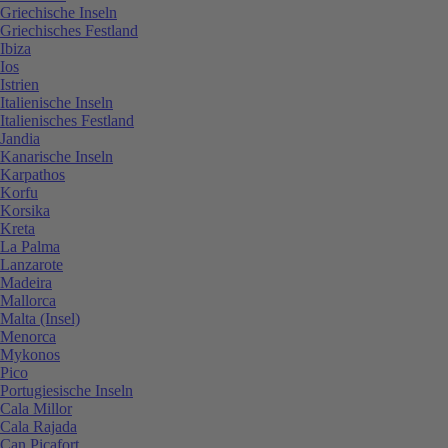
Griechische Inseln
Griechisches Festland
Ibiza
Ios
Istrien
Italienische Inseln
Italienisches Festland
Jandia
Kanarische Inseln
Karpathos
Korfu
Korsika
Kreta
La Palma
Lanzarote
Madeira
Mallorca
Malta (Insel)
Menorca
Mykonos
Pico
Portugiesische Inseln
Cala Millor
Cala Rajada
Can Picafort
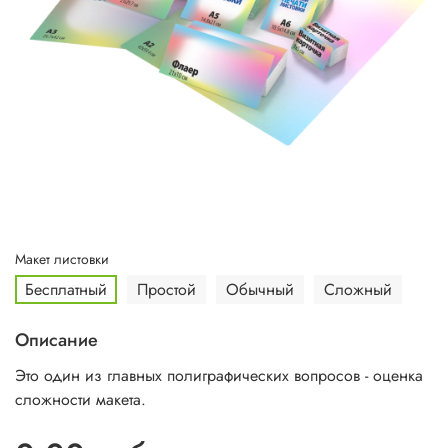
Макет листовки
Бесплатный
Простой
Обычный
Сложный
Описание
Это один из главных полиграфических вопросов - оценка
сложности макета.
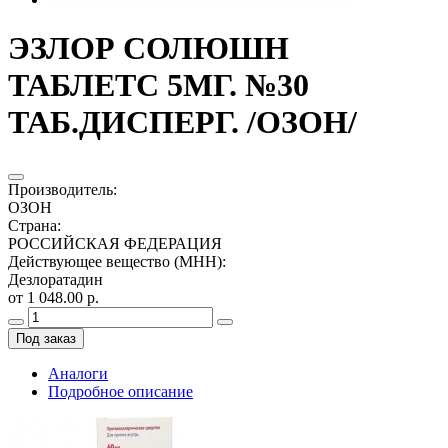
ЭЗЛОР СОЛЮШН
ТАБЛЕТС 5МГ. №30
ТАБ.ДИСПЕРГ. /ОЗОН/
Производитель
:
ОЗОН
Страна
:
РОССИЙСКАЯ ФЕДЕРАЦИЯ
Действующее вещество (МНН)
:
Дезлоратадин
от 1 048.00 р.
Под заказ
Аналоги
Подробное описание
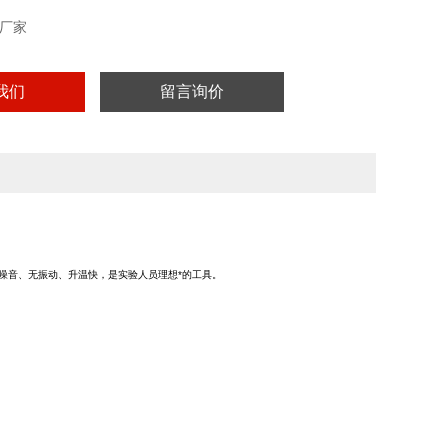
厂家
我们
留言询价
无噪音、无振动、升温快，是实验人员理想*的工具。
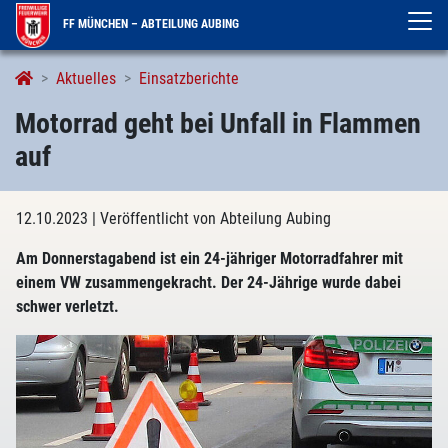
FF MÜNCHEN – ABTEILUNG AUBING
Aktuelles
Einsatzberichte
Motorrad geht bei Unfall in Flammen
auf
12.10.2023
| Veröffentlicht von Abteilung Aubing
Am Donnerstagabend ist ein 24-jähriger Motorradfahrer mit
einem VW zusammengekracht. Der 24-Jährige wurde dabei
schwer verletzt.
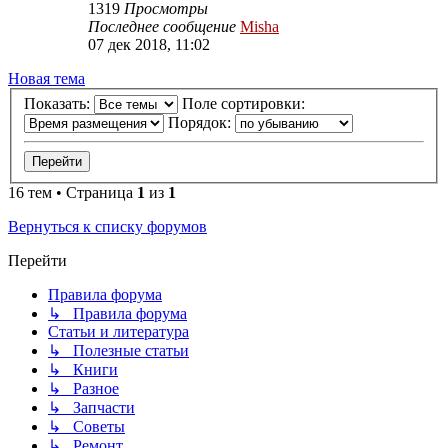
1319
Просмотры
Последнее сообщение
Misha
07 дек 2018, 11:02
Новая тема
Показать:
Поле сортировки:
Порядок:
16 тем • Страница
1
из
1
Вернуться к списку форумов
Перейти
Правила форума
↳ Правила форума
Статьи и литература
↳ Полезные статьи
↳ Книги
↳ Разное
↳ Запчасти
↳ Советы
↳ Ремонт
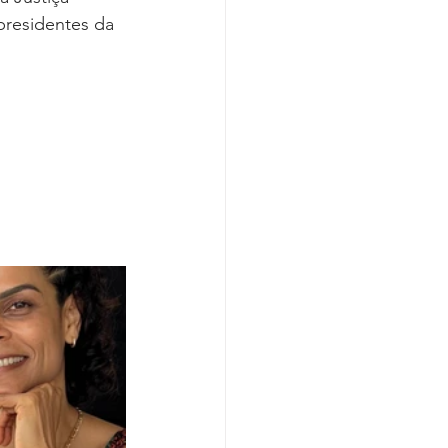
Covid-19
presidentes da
........
Work required >> Output the whole of the data, unchanged; keep the pictures out.

Result of the task >>
Griechische Inseln
Griechisches Festland
Ibiza
Ios
Istrien
Italienische Inseln
Italienisches Festland
Jandia
Kanarische Inseln
Karpathos
Korfu
Korsika
Kreta
La Palma
Lanzarote
Madeira
Mallorca
Malta (Insel)
Menorca
Mykonos
Pico
Portugiesische Inseln
Cala Millor
Cala Rajada
Can Picafort
Макет листовки
Бесплатный
Простой
Обычный
Сложный
Описание
Это один из главных полиграфических вопросов - оценка
сложности макета.
ЭЗЛОР СОЛЮШН
ТАБЛЕТС 5МГ. №30
ТАБ.ДИСПЕРГ. /ОЗОН/
Производитель
:
ОЗОН
Страна
:
РОССИЙСКАЯ ФЕДЕРАЦИЯ
Действующее вещество (МНН)
:
Дезлоратадин
от 1 048.00 р.
Под заказ
Аналоги
Подробное описание
厂家
我们
留言询价
无噪音、无振动、升温快，是实验人员理想*的工具。
FF MÜNCHEN – ABTEILUNG AUBING
Aktuelles
Einsatzberichte
Motorrad geht bei Unfall in Flammen
auf
12.10.2023
| Veröffentlicht von Abteilung Aubing
Am Donnerstagabend ist ein 24-jähriger Motorradfahrer mit
einem VW zusammengekracht. Der 24-Jährige wurde dabei
schwer verletzt.
1319
Просмотры
Последнее сообщение
Misha
07 дек 2018, 11:02
Новая тема
Показать:
Поле сортировки:
Порядок:
16 тем • Страница
1
из
1
Вернуться к списку форумов
Перейти
Правила форума
↳ Правила форума
Статьи и литература
↳ Полезные статьи
↳ Книги
↳ Разное
↳ Запчасти
↳ Советы
↳ Ремонт
Covid-19
presidentes da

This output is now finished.